LPC’s 2017 designation report about the handsome home says typhoid fever killed Huberty. He was so young.
Huberty was the co-founder of Helmle & Huberty, the architecture firm that designed St. Barbara’s.
Ridgewood Masonic Temple
This Masons’ lodge has been converted to an apartment building — and it looks pretty great.
Architecture firm Koch & Wagner designed the Ridgewood Masonic Temple at 1054 Bushwick Ave.
It was built in 1919 and 1920. The low-rise building, which is made of buff-colored brick and rusticated stone, was designated as a city landmark in 2014.
Look at those multistory arched windows above the front entrance. So dignified and restrained. Don’t you love Bushwick Avenue?
Engine Company 252
Some of Brooklyn’s most eye-catching buildings are its old-fashioned firehouses. The one at 617 Central Ave. is really something.

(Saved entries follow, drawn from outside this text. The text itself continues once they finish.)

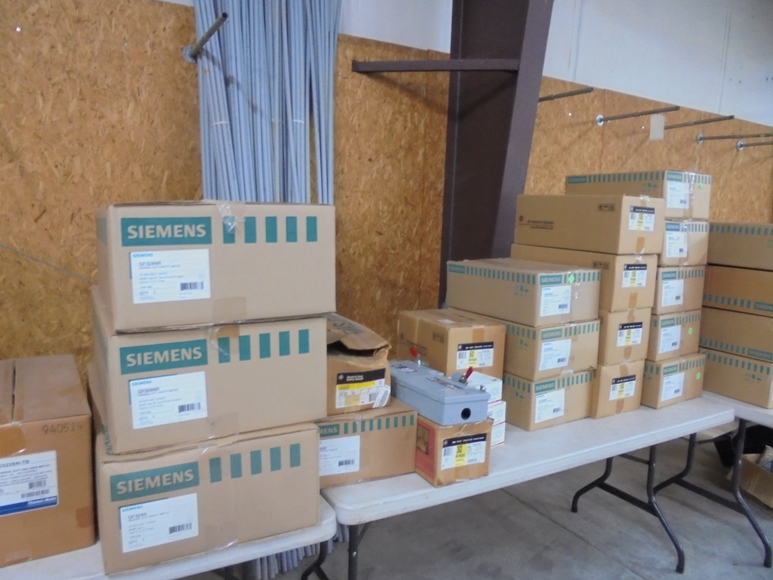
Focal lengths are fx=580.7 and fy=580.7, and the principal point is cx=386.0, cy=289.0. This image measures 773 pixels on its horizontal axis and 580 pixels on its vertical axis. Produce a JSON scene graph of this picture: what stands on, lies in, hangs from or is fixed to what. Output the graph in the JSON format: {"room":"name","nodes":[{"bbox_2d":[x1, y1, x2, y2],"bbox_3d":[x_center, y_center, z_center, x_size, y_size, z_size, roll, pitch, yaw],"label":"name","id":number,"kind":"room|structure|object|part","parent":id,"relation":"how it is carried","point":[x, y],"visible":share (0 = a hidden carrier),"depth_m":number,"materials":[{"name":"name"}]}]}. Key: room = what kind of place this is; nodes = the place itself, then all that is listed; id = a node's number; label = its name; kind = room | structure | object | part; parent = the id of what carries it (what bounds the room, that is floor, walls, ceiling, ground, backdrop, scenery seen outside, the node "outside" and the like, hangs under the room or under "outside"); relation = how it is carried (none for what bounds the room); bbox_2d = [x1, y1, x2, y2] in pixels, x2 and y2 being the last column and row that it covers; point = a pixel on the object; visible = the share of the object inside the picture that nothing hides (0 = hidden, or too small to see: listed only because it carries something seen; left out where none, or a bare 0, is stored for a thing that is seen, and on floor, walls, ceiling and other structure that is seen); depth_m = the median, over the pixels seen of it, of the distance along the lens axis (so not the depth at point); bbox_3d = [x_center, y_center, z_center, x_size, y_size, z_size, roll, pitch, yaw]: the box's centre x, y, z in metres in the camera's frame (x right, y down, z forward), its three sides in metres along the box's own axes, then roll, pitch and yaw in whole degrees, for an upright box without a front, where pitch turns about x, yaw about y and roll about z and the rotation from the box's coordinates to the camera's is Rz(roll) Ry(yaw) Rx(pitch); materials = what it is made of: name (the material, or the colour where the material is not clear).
{"room":"warehouse","nodes":[
{"label":"warehouse","id":0,"kind":"room"},
{"bbox_2d":[0,0,772,373],"bbox_3d":[0.556,-0.250,3.004,7.416,2.468,0.077,-4,10,-31],"label":"wall","id":1,"kind":"structure","parent":0,"point":[183,15],"depth_m":2.20,"materials":[{"name":"brown wood"}]},
{"bbox_2d":[183,11,227,62],"bbox_3d":[-0.579,-0.800,1.861,0.054,0.059,0.435,-4,10,-31],"label":"metal rod","id":2,"kind":"object","parent":1,"relation":"attached to","point":[212,30],"visible":0.95,"depth_m":1.87,"materials":[{"name":"grey metal"}]},
{"bbox_2d":[539,86,593,102],"bbox_3d":[0.833,-0.937,2.802,0.043,0.038,0.385,-4,10,-31],"label":"metal rod","id":3,"kind":"object","parent":1,"relation":"attached to","point":[554,96],"visible":0.96,"depth_m":2.75,"materials":[{"name":"metal"}]},
{"bbox_2d":[595,106,680,124],"bbox_3d":[1.325,-0.933,3.079,0.051,0.054,0.474,-4,10,-31],"label":"metal rod","id":4,"kind":"object","parent":1,"relation":"attached to","point":[600,121],"visible":0.96,"depth_m":3.08,"materials":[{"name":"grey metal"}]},
{"bbox_2d":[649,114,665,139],"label":"paper tag","id":5,"kind":"object","parent":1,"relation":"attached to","point":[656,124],"visible":0.98,"depth_m":3.22,"materials":[{"name":"white paper"}]},
{"bbox_2d":[662,115,733,129],"bbox_3d":[1.785,-0.975,3.379,0.047,0.044,0.439,-4,10,-31],"label":"metal rod","id":6,"kind":"object","parent":1,"relation":"attached to","point":[682,124],"visible":0.97,"depth_m":3.34,"materials":[{"name":"metal"}]},
{"bbox_2d":[695,132,772,144],"bbox_3d":[2.185,-0.931,3.511,0.060,0.061,0.562,-4,10,-31],"label":"metal rod","id":7,"kind":"object","parent":1,"relation":"attached to","point":[700,138],"visible":0.97,"depth_m":3.63,"materials":[{"name":"metal"}]},
{"bbox_2d":[736,139,772,149],"bbox_3d":[2.516,-0.947,3.761,0.070,0.064,0.428,-4,10,-31],"label":"metal rod","id":8,"kind":"object","parent":1,"relation":"attached to","point":[738,145],"visible":0.97,"depth_m":3.90,"materials":[{"name":"metal"}]},
{"bbox_2d":[395,308,502,377],"bbox_3d":[0.201,0.174,1.942,0.225,0.176,0.318,-4,10,-31],"label":"cardboard box","id":9,"kind":"object","parent":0,"point":[439,327],"visible":0.83,"depth_m":1.82,"materials":[{"name":"cardboard"}]},
{"bbox_2d":[183,427,772,579],"bbox_3d":[1.412,1.421,0.652,8.757,0.111,5.571,-4,10,-31],"label":"floor","id":10,"kind":"structure","parent":0,"point":[594,551],"depth_m":2.55,"materials":[{"name":"grey concrete"}]},
{"bbox_2d":[0,498,332,579],"bbox_3d":[-0.897,0.856,1.245,1.465,0.711,0.593,-4,10,-31],"label":"folding table","id":11,"kind":"object","parent":10,"relation":"on","point":[266,543],"visible":0.38,"depth_m":1.16,"materials":[{"name":"white plastic"}]},
{"bbox_2d":[0,352,95,567],"bbox_3d":[-0.869,0.363,1.318,0.324,0.299,0.469,-4,10,-31],"label":"cardboard box","id":12,"kind":"object","parent":11,"relation":"on","point":[53,441],"visible":0.96,"depth_m":1.17,"materials":[{"name":"brown cardboard"}]},
{"bbox_3d":[-0.731,0.388,1.158,0.130,0.106,0.043,-4,10,-31],"label":"label","id":13,"kind":"part","parent":12,"relation":"part of","materials":[{"name":"white paper"}]},
{"bbox_2d":[91,364,323,575],"bbox_3d":[-0.457,0.380,1.400,0.433,0.260,0.489,-4,10,-31],"label":"cardboard box","id":14,"kind":"object","parent":11,"relation":"on","point":[316,439],"visible":0.69,"depth_m":1.18,"materials":[{"name":"cardboard"}]},
{"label":"label","id":15,"kind":"part","parent":14,"relation":"part of","materials":[{"name":"white paper"}]},
{"bbox_2d":[91,285,326,454],"bbox_3d":[-0.432,0.143,1.357,0.431,0.239,0.465,-4,10,-31],"label":"cardboard box","id":16,"kind":"object","parent":14,"relation":"on","point":[210,406],"visible":0.81,"depth_m":1.15,"materials":[{"name":"cardboard"}]},
{"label":"label","id":17,"kind":"part","parent":16,"relation":"part of","materials":[{"name":"white paper"}]},
{"bbox_2d":[95,201,335,332],"bbox_3d":[-0.399,-0.083,1.325,0.425,0.236,0.441,-4,10,-31],"label":"cardboard box","id":18,"kind":"object","parent":16,"relation":"on","point":[215,293],"visible":0.97,"depth_m":1.12,"materials":[{"name":"cardboard"}]},
{"bbox_3d":[-0.402,-0.021,1.084,0.119,0.089,0.042,-4,10,-31],"label":"label","id":19,"kind":"part","parent":18,"relation":"part of","materials":[{"name":"white paper"}]},
{"bbox_2d":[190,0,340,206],"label":"bundle","id":20,"kind":"object","parent":10,"relation":"on","point":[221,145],"visible":0.56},
{"bbox_2d":[440,0,555,306],"bbox_3d":[0.401,-0.465,2.489,0.346,2.785,0.637,-4,10,-31],"label":"steel column","id":21,"kind":"structure","parent":10,"relation":"on","point":[477,179],"depth_m":2.40,"materials":[{"name":"brown metal"}]},
{"bbox_2d":[347,58,516,72],"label":"metal bracket","id":22,"kind":"structure","parent":21,"relation":"attached to","point":[384,69],"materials":[{"name":"metal"}]},
{"bbox_2d":[307,391,734,579],"bbox_3d":[0.446,0.775,2.038,1.554,0.694,0.606,-4,10,-31],"label":"folding table","id":23,"kind":"object","parent":10,"relation":"on","point":[503,473],"visible":0.57,"depth_m":1.76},
{"bbox_2d":[315,399,416,487],"bbox_3d":[-0.143,0.384,1.672,0.304,0.185,0.382,-4,10,-31],"label":"cardboard box","id":24,"kind":"object","parent":23,"relation":"on","point":[375,432],"visible":0.56,"depth_m":1.51,"materials":[{"name":"cardboard"}]},
{"bbox_2d":[324,313,392,415],"bbox_3d":[-0.169,0.182,1.639,0.271,0.192,0.410,-4,10,-31],"label":"cardboard box","id":25,"kind":"object","parent":24,"relation":"on","point":[340,366],"visible":0.45,"depth_m":1.47,"materials":[{"name":"brown cardboard"}]},
{"bbox_2d":[414,413,491,485],"bbox_3d":[0.113,0.401,1.678,0.180,0.162,0.370,-4,10,-31],"label":"cardboard box","id":26,"kind":"object","parent":23,"relation":"on","point":[485,434],"visible":0.5,"depth_m":1.53,"materials":[{"name":"brown cardboard"}]},
{"bbox_2d":[388,359,492,426],"bbox_3d":[0.119,0.265,1.647,0.145,0.120,0.393,-4,10,-31],"label":"metal box","id":27,"kind":"object","parent":26,"relation":"on","point":[424,393],"visible":0.94,"depth_m":1.54,"materials":[{"name":"grey metal"}]},
{"bbox_2d":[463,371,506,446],"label":"small box stack","id":28,"kind":"object","parent":23,"relation":"on","point":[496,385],"visible":0.22,"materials":[{"name":"white cardboard"}]},
{"bbox_2d":[487,401,506,446],"bbox_3d":[0.225,0.398,1.805,0.165,0.126,0.233,-6,11,-41],"label":"white box","id":29,"kind":"object","parent":23,"relation":"on","point":[501,411],"visible":0.17,"depth_m":1.74,"materials":[{"name":"white cardboard"}]},
{"bbox_2d":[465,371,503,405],"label":"small box","id":30,"kind":"object","parent":29,"relation":"on","point":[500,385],"visible":0.29,"depth_m":1.68,"materials":[{"name":"white cardboard"}]},
{"bbox_2d":[503,368,594,430],"bbox_3d":[0.485,0.346,2.149,0.299,0.171,0.425,-4,10,-31],"label":"cardboard box","id":31,"kind":"object","parent":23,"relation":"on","point":[562,418],"visible":0.52,"depth_m":1.96,"materials":[{"name":"cardboard"}]},
{"bbox_2d":[472,315,597,378],"bbox_3d":[0.468,0.172,2.115,0.302,0.160,0.443,-4,10,-31],"label":"cardboard box","id":32,"kind":"object","parent":31,"relation":"on","point":[584,367],"visible":0.58,"depth_m":1.91,"materials":[{"name":"cardboard"}]},
{"bbox_2d":[446,257,598,328],"bbox_3d":[0.474,-0.007,2.083,0.279,0.171,0.462,-4,10,-31],"label":"cardboard box","id":33,"kind":"object","parent":32,"relation":"on","point":[564,306],"visible":0.98,"depth_m":1.94,"materials":[{"name":"cardboard"}]},
{"bbox_2d":[591,360,644,417],"bbox_3d":[0.743,0.333,2.239,0.241,0.190,0.365,-4,10,-31],"label":"cardboard box","id":34,"kind":"object","parent":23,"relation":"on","point":[632,400],"visible":0.37,"depth_m":2.07,"materials":[{"name":"cardboard"}]},
{"bbox_2d":[597,307,650,365],"bbox_3d":[0.739,0.138,2.204,0.257,0.177,0.402,-4,10,-31],"label":"cardboard box","id":35,"kind":"object","parent":34,"relation":"on","point":[626,348],"visible":0.31,"depth_m":2.01,"materials":[{"name":"cardboard"}]},
{"bbox_2d":[513,241,654,312],"bbox_3d":[0.711,-0.056,2.145,0.262,0.189,0.462,-4,10,-31],"label":"cardboard box","id":36,"kind":"object","parent":35,"relation":"on","point":[618,281],"visible":0.56,"depth_m":1.96,"materials":[{"name":"cardboard"}]},
{"bbox_2d":[515,193,661,255],"bbox_3d":[0.728,-0.248,2.138,0.241,0.195,0.473,-4,10,-31],"label":"cardboard box","id":37,"kind":"object","parent":36,"relation":"on","point":[605,226],"visible":0.98,"depth_m":1.99,"materials":[{"name":"cardboard"}]},
{"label":"leg","id":38,"kind":"part","parent":23,"relation":"part of","materials":[{"name":"black metal"}]},
{"bbox_2d":[641,352,706,408],"bbox_3d":[1.035,0.324,2.375,0.287,0.180,0.361,-4,10,-31],"label":"cardboard box","id":39,"kind":"object","parent":23,"relation":"on","point":[690,371],"visible":0.5,"depth_m":2.20,"materials":[{"name":"cardboard"}]},
{"bbox_2d":[648,310,703,360],"bbox_3d":[1.003,0.147,2.343,0.294,0.162,0.384,-4,10,-31],"label":"cardboard box","id":40,"kind":"object","parent":39,"relation":"on","point":[685,341],"visible":0.44,"depth_m":2.16,"materials":[{"name":"cardboard"}]},
{"bbox_2d":[653,262,706,313],"bbox_3d":[0.987,-0.033,2.325,0.305,0.167,0.407,-4,10,-31],"label":"cardboard box","id":41,"kind":"object","parent":40,"relation":"on","point":[687,285],"visible":0.36,"depth_m":2.13,"materials":[{"name":"cardboard"}]},
{"bbox_2d":[660,217,708,266],"bbox_3d":[1.006,-0.206,2.318,0.291,0.175,0.410,-4,10,-31],"label":"cardboard box","id":42,"kind":"object","parent":41,"relation":"on","point":[696,239],"visible":0.36,"depth_m":2.13,"materials":[{"name":"cardboard"}]},
{"bbox_2d":[567,170,709,221],"bbox_3d":[0.990,-0.374,2.332,0.292,0.179,0.454,-4,10,-31],"label":"cardboard box","id":43,"kind":"object","parent":42,"relation":"on","point":[669,207],"visible":0.6,"depth_m":2.17,"materials":[{"name":"cardboard"}]},
{"bbox_2d":[661,388,772,568],"bbox_3d":[1.711,0.737,2.587,0.841,0.724,1.072,-4,10,-31],"label":"folding table","id":44,"kind":"object","parent":10,"relation":"on","point":[740,424],"visible":0.44,"depth_m":2.33,"materials":[{"name":"metal"}]},
{"bbox_2d":[701,348,772,408],"bbox_3d":[1.514,0.343,2.467,0.310,0.176,0.407,-4,10,-31],"label":"cardboard box","id":45,"kind":"object","parent":44,"relation":"on","point":[752,389],"visible":0.7,"depth_m":2.34,"materials":[{"name":"cardboard"}]},
{"bbox_2d":[698,307,772,361],"bbox_3d":[1.526,0.170,2.427,0.326,0.161,0.417,-4,10,-31],"label":"cardboard box","id":46,"kind":"object","parent":45,"relation":"on","point":[711,330],"visible":0.89,"depth_m":2.33,"materials":[{"name":"beige cardboard"}]},
{"bbox_2d":[702,264,772,314],"bbox_3d":[1.536,-0.010,2.387,0.331,0.168,0.436,-4,10,-31],"label":"cardboard box","id":47,"kind":"object","parent":46,"relation":"on","point":[720,283],"visible":0.93,"depth_m":2.31,"materials":[{"name":"cardboard"}]},
{"bbox_2d":[707,221,772,269],"bbox_3d":[1.584,-0.186,2.444,0.331,0.177,0.471,-4,10,-31],"label":"cardboard box","id":48,"kind":"object","parent":47,"relation":"on","point":[720,249],"visible":0.98,"depth_m":2.37,"materials":[{"name":"cardboard"}]},
{"bbox_2d":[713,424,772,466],"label":"black bag","id":49,"kind":"object","parent":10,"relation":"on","point":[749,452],"visible":0.5,"depth_m":3.14,"materials":[{"name":"black plastic"}]},
{"bbox_2d":[726,446,772,508],"bbox_3d":[1.941,0.936,2.835,0.440,0.237,0.403,1,8,-4],"label":"cardboard box","id":50,"kind":"object","parent":10,"relation":"on","point":[749,489],"visible":0.88,"depth_m":2.85,"materials":[{"name":"brown cardboard"}]}
]}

Engine Company 252, which was built in 1896 and 1897, is a Flemish Revival-style design. It is made of brick, red sandstone and terra-cotta.
The architects were the Parfitt Brothers, who were a powerhouse Brooklyn firm in that era.
LPC’s 1995 designation report says it is “one of the finest firehouses ever erected in Brooklyn.”
The 83rd Precinct Police Station and Stable
William Tubby, the DeKalb Branch’s architect, designed a fabulous Romanesque Revival-style police station at 179 Wilson Ave. that was built in 1894 and 1895.
The 83rd Precinct Police Station and Stable has a corner tower and looks like a fantasy castle.
LPC’s 1977 designation report told me something I did not know about Bushwick, which was heavily populated by German immigrants at the end of the 19th century. It’s that Wilson Avenue was originally called Hamburg Avenue, which of course is the name of a city in Germany.
The avenue was rechristened in honor of President Woodrow Wilson in 1919, after World War I ended, the report said.
Public School 86
When Brooklyn was an independent city, Irish immigrant James Naughton was its Board of Education’s Superintendent of Buildings. This meant he was the architect who designed Brooklyn’s public schools.
One of his Bushwick designs is a designated city landmark — Public School 86 at 220 Irving Ave.
The brick and stone schoolhouse was constructed in 1892 and 1893. Its architectural style is Romanesque Revival. It is laid out in the shape of the letter “I,” the 1991 designation report about it says.